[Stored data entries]
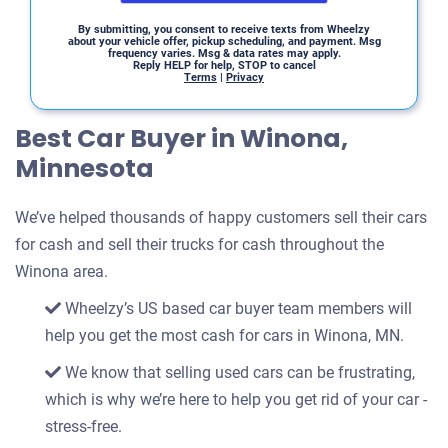
By submitting, you consent to receive texts from Wheelzy
about your vehicle offer, pickup scheduling, and payment. Msg
frequency varies. Msg & data rates may apply.
Reply HELP for help, STOP to cancel
Terms
|
Privacy
Best Car Buyer in Winona,
Minnesota
We’ve helped thousands of happy customers sell their cars
for cash and sell their trucks for cash throughout the
Winona area.
Wheelzy’s US based car buyer team members will
help you get the most cash for cars in Winona, MN.
We know that selling used cars can be frustrating,
which is why we’re here to help you get rid of your car -
stress-free.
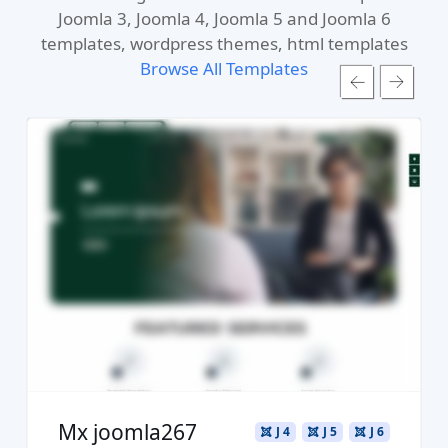
Joomla 3, Joomla 4, Joomla 5 and Joomla 6
templates, wordpress themes, html templates
Browse All Templates
Read more ...
Live Preview
Buy Now €29.90
Mx joomla267
J 4
J 5
J 6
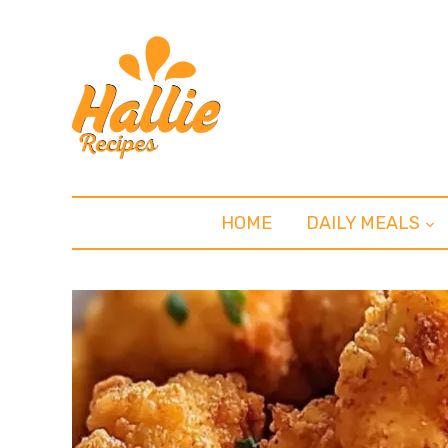
HOME
DAILY MEALS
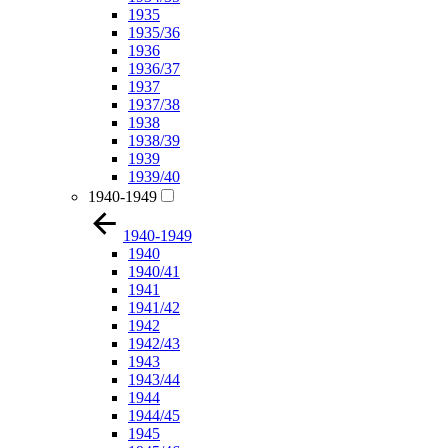
1935
1935/36
1936
1936/37
1937
1937/38
1938
1938/39
1939
1939/40
1940-1949
1940-1949
1940
1940/41
1941
1941/42
1942
1942/43
1943
1943/44
1944
1944/45
1945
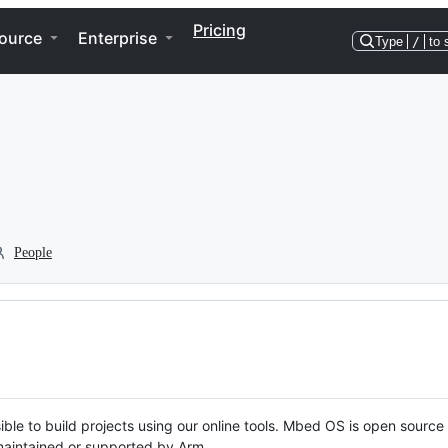
Pricing
ource
Enterprise
Type
/
to 
People
ble to build projects using our online tools. Mbed OS is open source
y maintained or supported by Arm.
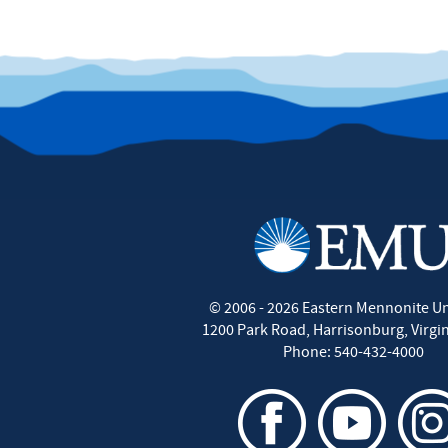
©
2006 - 2026
Eastern Mennonite Un
1200 Park Road
,
Harrisonburg
,
Virgi
Phone:
540-432-4000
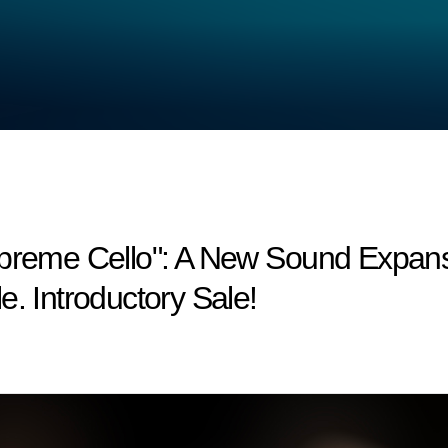
upreme Cello": A New Sound Expan
e. Introductory Sale!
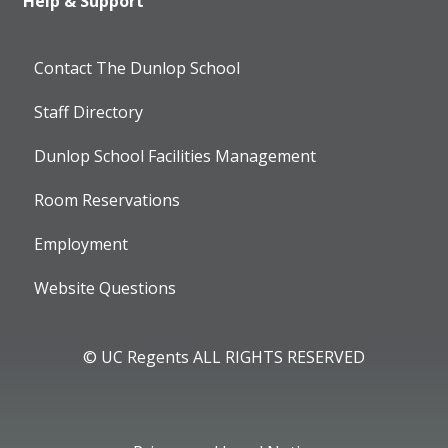
Help & Support
Contact The Dunlop School
Staff Directory
Dunlop School Facilities Management
Room Reservations
Employment
Website Questions
© UC Regents ALL RIGHTS RESERVED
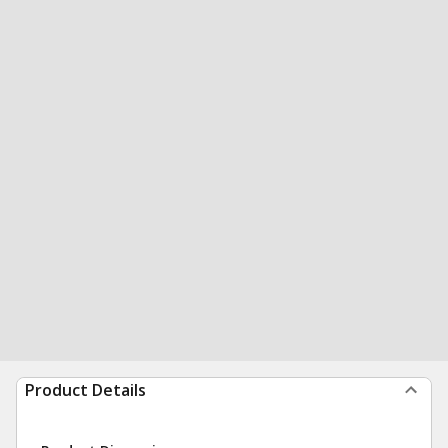
Product Details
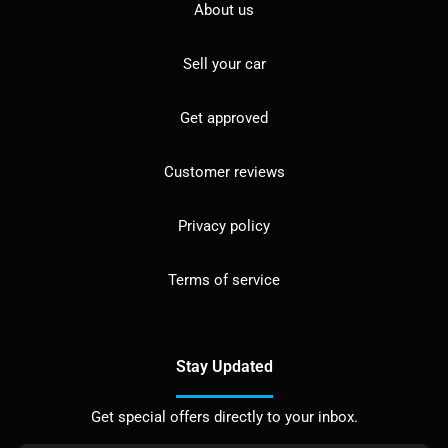
About us
Sell your car
Get approved
Customer reviews
Privacy policy
Terms of service
Stay Updated
Get special offers directly to your inbox.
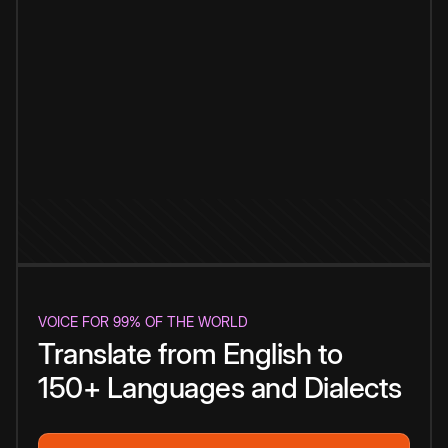
VOICE FOR 99% OF THE WORLD
Translate from English to
150+ Languages and Dialects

> [Directions for this task]: Extract precisely the lines beginning at the line containing "540-432-4000" and ending at the last line of the entries above, exactly as written and with no pictures.

> [Solution for this exercise]:
540-432-4000
upreme Cello": A New Sound Expan
e. Introductory Sale!
Help & Support
Contact The Dunlop School
Staff Directory
Dunlop School Facilities Management
Room Reservations
Employment
Website Questions
© UC Regents ALL RIGHTS RESERVED
Product Details
About us
Sell your car
Get approved
Customer reviews
Privacy policy
Terms of service
Stay Updated
Get special offers directly to your inbox.
VOICE FOR 99% OF THE WORLD
Translate from English to
150+ Languages and Dialects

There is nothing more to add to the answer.